Highlights & Insights¶
- Paradigm Shift: Moving from "indiscriminate imitation" to "complementary learning at teacher errors" directly addresses the overlooked assumption of teacher perfection.
- Indicator + Adaptive \(\beta\): Using truth alignment to gauge trust and norm ratios for scaling creates a stable and meaningful residual.
- Unified Framework: The low-dimensional space \(A\) facilitates compression, cross-tokenizer alignment, and MoE fusion simultaneously.
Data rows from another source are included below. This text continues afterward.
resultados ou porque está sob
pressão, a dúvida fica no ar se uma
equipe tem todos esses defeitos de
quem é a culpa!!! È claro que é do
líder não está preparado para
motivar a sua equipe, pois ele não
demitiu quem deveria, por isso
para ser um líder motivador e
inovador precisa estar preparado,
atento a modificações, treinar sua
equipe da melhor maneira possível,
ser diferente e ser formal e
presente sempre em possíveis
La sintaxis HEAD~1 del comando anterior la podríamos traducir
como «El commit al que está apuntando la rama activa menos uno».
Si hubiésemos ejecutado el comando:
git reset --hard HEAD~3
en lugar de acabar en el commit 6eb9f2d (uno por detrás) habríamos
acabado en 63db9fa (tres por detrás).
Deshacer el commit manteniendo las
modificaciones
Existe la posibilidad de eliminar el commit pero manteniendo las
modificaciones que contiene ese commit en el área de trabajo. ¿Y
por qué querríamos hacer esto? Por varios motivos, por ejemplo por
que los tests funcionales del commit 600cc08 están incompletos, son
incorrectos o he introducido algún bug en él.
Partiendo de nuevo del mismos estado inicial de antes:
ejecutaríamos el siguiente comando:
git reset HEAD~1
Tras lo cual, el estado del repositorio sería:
- Empirical Generality: The loss function acts as a portable "module" that enhances existing white-box methods.
Limitations & Future Work¶
- Narrow Task Range: Primarily validated on instruction following; reasoning-intensive tasks and code generation are not yet covered.
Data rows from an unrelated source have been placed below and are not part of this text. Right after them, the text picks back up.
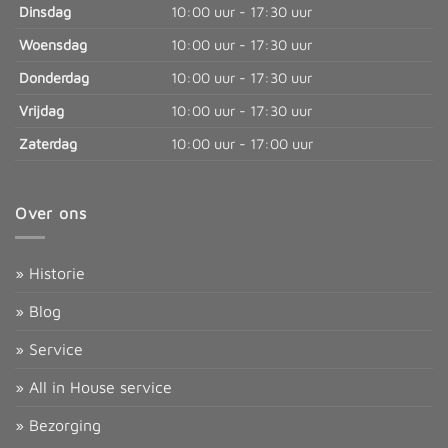
Dinsdag
10:00 uur - 17:30 uur
Woensdag
10:00 uur - 17:30 uur
Donderdag
10:00 uur - 17:30 uur
Vrijdag
10:00 uur - 17:30 uur
Zaterdag
10:00 uur - 17:00 uur
Over ons
» Historie
» Blog
» Service
» All in House service
» Bezorging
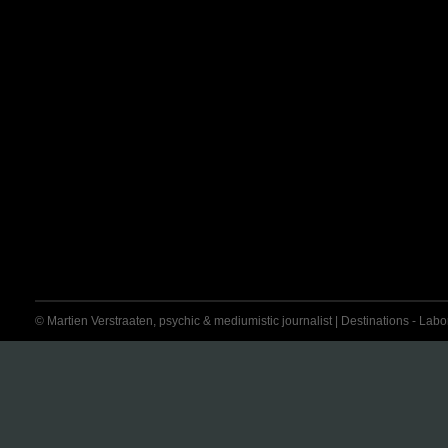
© Martien Verstraaten, psychic & mediumistic journalist | Destinations - Labora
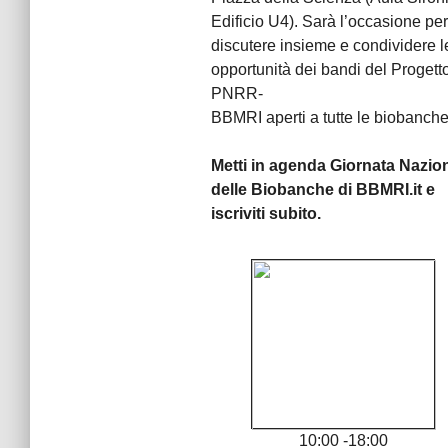
Edificio U4). Sarà l’occasione per
discutere insieme e condividere l
opportunità dei bandi del Progett
PNRR-
BBMRI aperti a tutte le biobanch
Metti in agenda Giornata Nazio
delle Biobanche di BBMRI.it e
iscriviti subito.
10:00 -18:00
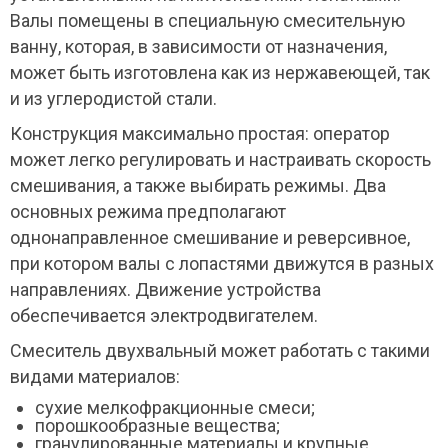
Валы помещены в специальную смесительную
ванну, которая, в зависимости от назначения,
может быть изготовлена как из нержавеющей, так
и из углеродистой стали.
Конструкция максимально простая: оператор
может легко регулировать и настраивать скорость
смешивания, а также выбирать режимы. Два
основных режима предполагают
однонаправленное смешивание и реверсивное,
при котором валы с лопастями движутся в разных
направлениях. Движение устройства
обеспечивается электродвигателем.
Смеситель двухвальный может работать с такими
видами материалов:
сухие мелкофракционные смеси;
порошкообразные вещества;
гранулированные материалы и крупные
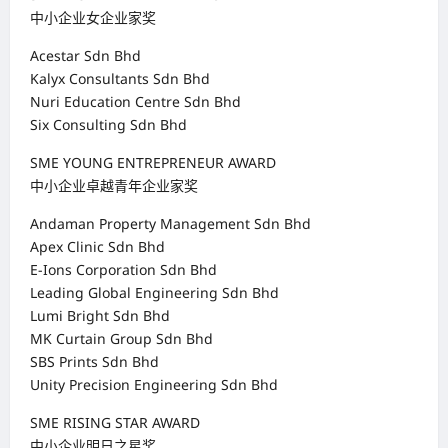
中小企业女企业家奖
Acestar Sdn Bhd
Kalyx Consultants Sdn Bhd
Nuri Education Centre Sdn Bhd
Six Consulting Sdn Bhd
SME YOUNG ENTREPRENEUR AWARD
中小企业卓越青年企业家奖
Andaman Property Management Sdn Bhd
Apex Clinic Sdn Bhd
E-Ions Corporation Sdn Bhd
Leading Global Engineering Sdn Bhd
Lumi Bright Sdn Bhd
MK Curtain Group Sdn Bhd
SBS Prints Sdn Bhd
Unity Precision Engineering Sdn Bhd
SME RISING STAR AWARD
中小企业明日之星奖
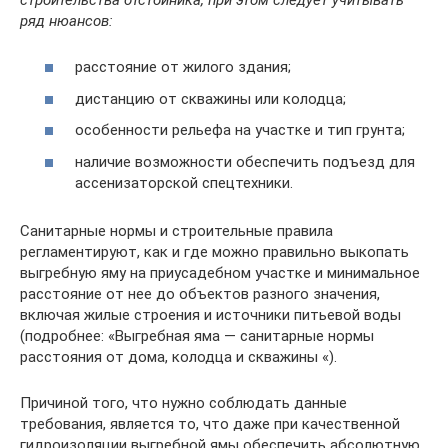
ряд нюансов:
расстояние от жилого здания;
дистанцию от скважины или колодца;
особенности рельефа на участке и тип грунта;
наличие возможности обеспечить подъезд для
ассенизаторской спецтехники.
Санитарные нормы и строительные правила
регламентируют, как и где можно правильно выкопать
выгребную яму на приусадебном участке и минимальное
расстояние от нее до объектов разного значения,
включая жилые строения и источники питьевой воды
(подробнее: «Выгребная яма — санитарные нормы
расстояния от дома, колодца и скважины «).
Причиной того, что нужно соблюдать данные
требования, является то, что даже при качественной
гидроизоляции выгребной ямы обеспечить абсолютную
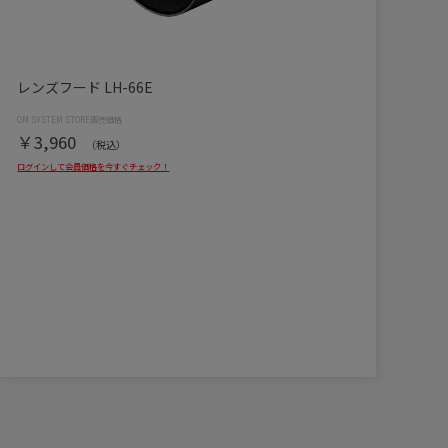
レンズフード LH-66E
￥3,960
（税込）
- Scale: The largest student is 7B; effectiveness on larger students or even stronger teachers remains unverified.
- Hard Thresholding: The binary indicator for teacher correctness might ignore useful information in sub-optimal but informative teacher predictions.
- Scalability: Constructing \(n_S \times n_T\) attention matrices may be costly for long sequences or massive vocabularies.
Related Work & Insights¶
- White-box KD Divergence Family: Residual learning acts as a "patch" to this paradigm and can be superimposed rather than replaced.
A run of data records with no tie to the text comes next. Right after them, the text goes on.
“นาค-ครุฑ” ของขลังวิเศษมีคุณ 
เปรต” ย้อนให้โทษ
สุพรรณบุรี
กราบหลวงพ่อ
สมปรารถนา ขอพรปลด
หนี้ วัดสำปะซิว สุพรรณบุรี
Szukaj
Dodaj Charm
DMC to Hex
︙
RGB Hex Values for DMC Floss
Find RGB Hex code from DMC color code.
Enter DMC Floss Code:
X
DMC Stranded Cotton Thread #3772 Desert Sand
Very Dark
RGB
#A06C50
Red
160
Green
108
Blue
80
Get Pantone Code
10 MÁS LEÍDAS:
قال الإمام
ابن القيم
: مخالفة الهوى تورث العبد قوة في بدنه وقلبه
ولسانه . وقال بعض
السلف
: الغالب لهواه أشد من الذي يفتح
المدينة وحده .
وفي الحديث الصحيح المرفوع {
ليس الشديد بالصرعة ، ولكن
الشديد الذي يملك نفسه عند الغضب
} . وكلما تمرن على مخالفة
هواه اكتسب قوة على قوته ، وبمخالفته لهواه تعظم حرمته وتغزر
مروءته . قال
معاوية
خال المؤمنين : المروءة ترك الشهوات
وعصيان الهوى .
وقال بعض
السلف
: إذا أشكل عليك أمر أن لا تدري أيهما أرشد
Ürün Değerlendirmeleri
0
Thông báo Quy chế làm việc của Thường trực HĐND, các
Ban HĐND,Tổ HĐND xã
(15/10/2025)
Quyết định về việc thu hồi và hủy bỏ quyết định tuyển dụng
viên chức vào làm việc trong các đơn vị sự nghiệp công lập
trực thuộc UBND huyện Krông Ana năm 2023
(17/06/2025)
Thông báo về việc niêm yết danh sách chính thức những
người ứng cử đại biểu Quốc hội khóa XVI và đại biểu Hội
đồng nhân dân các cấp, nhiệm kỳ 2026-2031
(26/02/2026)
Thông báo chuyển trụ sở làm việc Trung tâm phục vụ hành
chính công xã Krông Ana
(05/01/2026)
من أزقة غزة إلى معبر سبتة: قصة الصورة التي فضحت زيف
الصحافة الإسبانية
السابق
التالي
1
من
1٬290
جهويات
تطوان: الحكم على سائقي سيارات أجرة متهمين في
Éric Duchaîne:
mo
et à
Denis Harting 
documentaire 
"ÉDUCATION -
- Cross-tokenizer KD: While leveraging DSKD's attention concept, this work uses low-dimensional similarity instead of token embedding alignment to bypass inherent divergence matching flaws.
- MoE Distillation: Compared to prior methods using random sampling or routing adjustments, this self-attention expert fusion is more efficient and respects teacher expertise.
Rating¶
- Novelty: ⭐⭐⭐⭐ — The combination of residual learning, error-based indicators, and adaptive \(\beta\) is a fresh and targeted entry point for handling imperfect teachers.
- Experimental Thoroughness: ⭐⭐⭐ — Solid across four settings with full ablations and plug-and-play validation, though limited in task variety and model scale.
- Writing Quality: ⭐⭐⭐⭐ — Clear motivation, complete formulas, and consistent logic across components.
- Value: ⭐⭐⭐⭐ — Highly practical for LLM compression as a portable enhancement for cross-tokenizer and MoE scenarios.